Line-smooshers, instead of waiting in a single-file line, smoosh up by the door, creating a globule that then shoves itself into the shuttle in an extremely inelegant way. I really don’t like this. I am a single-file line person. I like the fairness of waiting one’s turn, and also the rule of who showed up first gets to board first.

I realize that I am not living in the right place for this sort of orderliness. San Francisco is a haven for anti-manners because somewhere along the line “counterculture” got associated with “rude” and they’re all peanut butter and chocolate now.

One person at my shuttle stop is consistently polite. If he is standing in front of someone, he always invites that person to board before him. Because I am a little crazy, I would accept this offer once and then decline it once, accept, then decline, hash marks in opposite columns, perfectly fair. Now I always decline and insist he goes first. Maybe he has earned some sort of line priority in my head. I hadn’t thought about it before writing it down just now. But I am all about rewarding good manners.

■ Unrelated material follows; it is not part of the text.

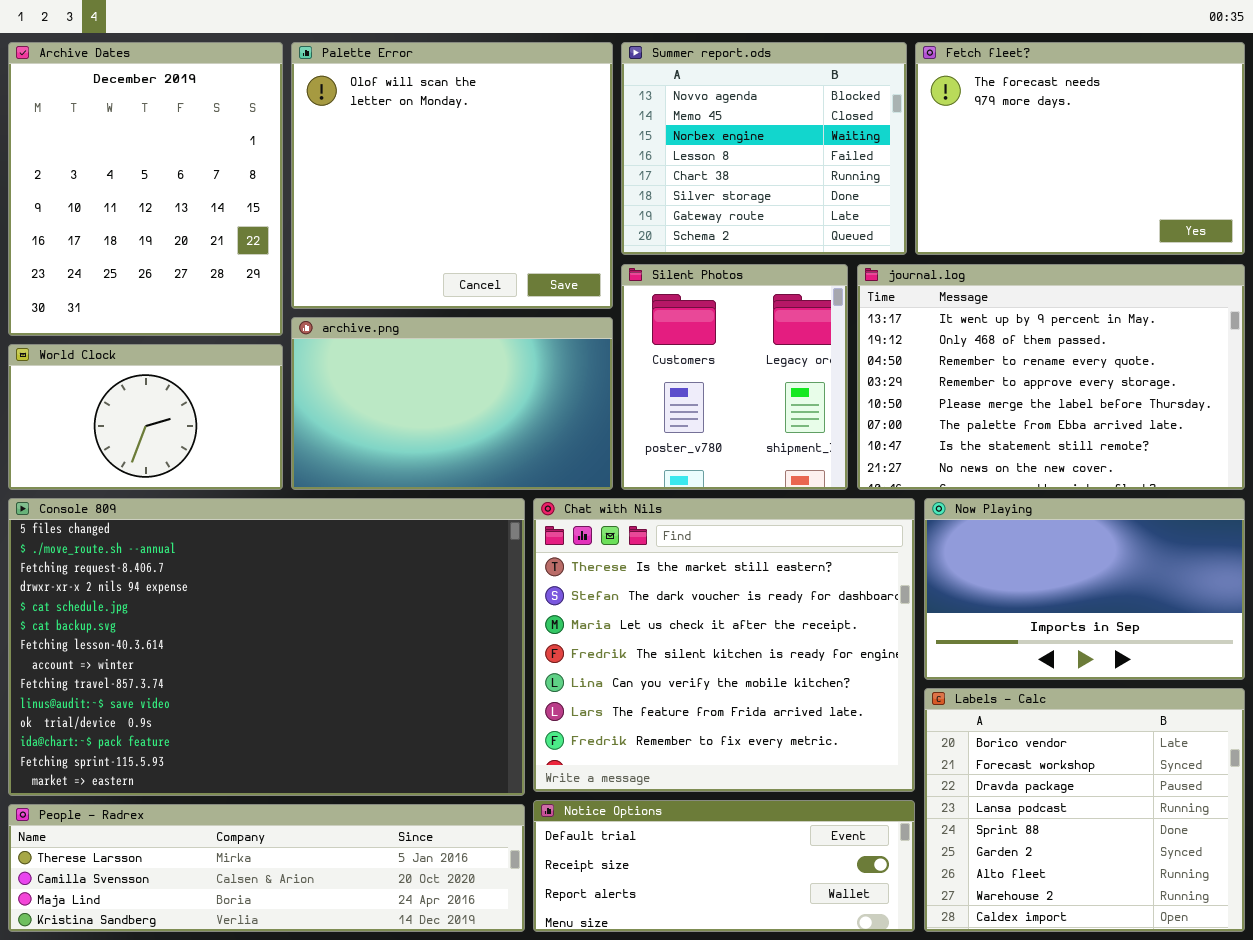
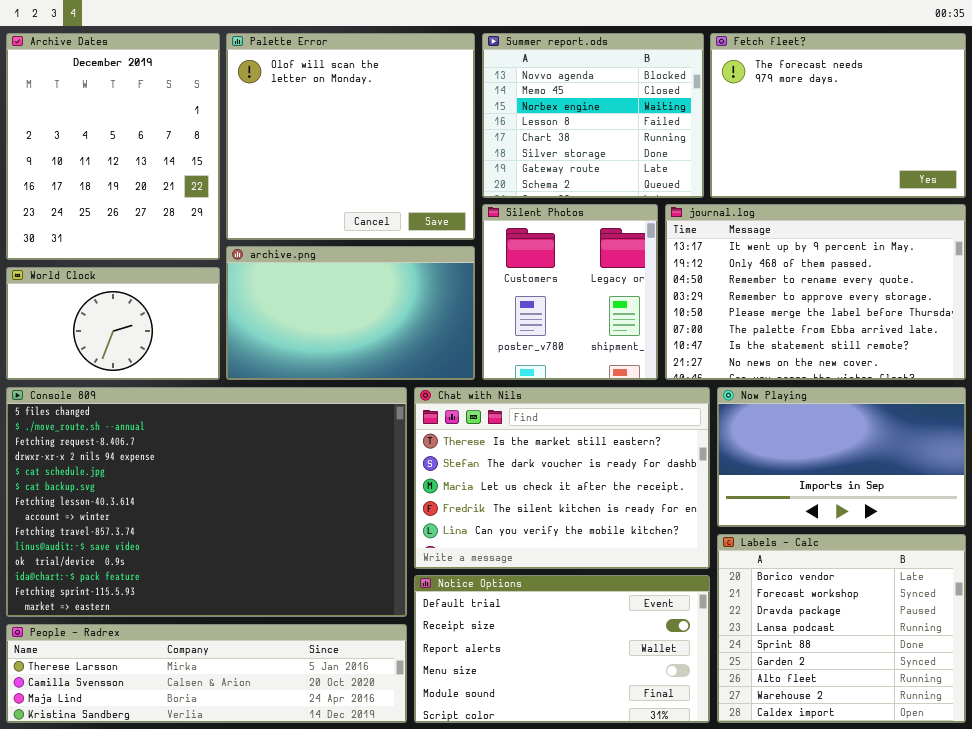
Chat with Nils: [533,498,915,792] -> [414,387,710,569], resized
Notice Options: [533,800,915,932] -> [414,575,710,723], resized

Anyway, today I was one of the last people to board, and it was quite full, so I took the first seat that was available. As I was walking toward this seat, I realized that the person next to it was glaring at me. I don’t get glared at often, so it was hard to miss. She was also spread out well into the empty seat, so when I indicated my intention to sit there, she sighed loudly and melodramatically as she rearranged herself and her things. It was so loud that I cracked a smile, thinking it was a joke. She didn’t seem to think it was funny.

At first, I thought maybe her glare was her normal “I’m annoyed I have to be up so early” face. I certainly have one of those. So maybe her annoyed face was only directed at me because she saw me headed for her seat, and was looking up at me to see if I was going to make her morning worse. But the sigh?

People like this genuinely baffle me. Sitting next to you is not a hostile act. It just means I want to sit down on this extremely bumpy and fast-moving bus so I can read or nap or listen to music in relative comfort. Just like you!

The rest of the ride was uneventful as I obsessed over my own facial expressions. And over not sighing melodramatically at people, because let’s face it, that shit is grade school.

HIDWtS Rating: Did I just write 500 words on shuttle seating?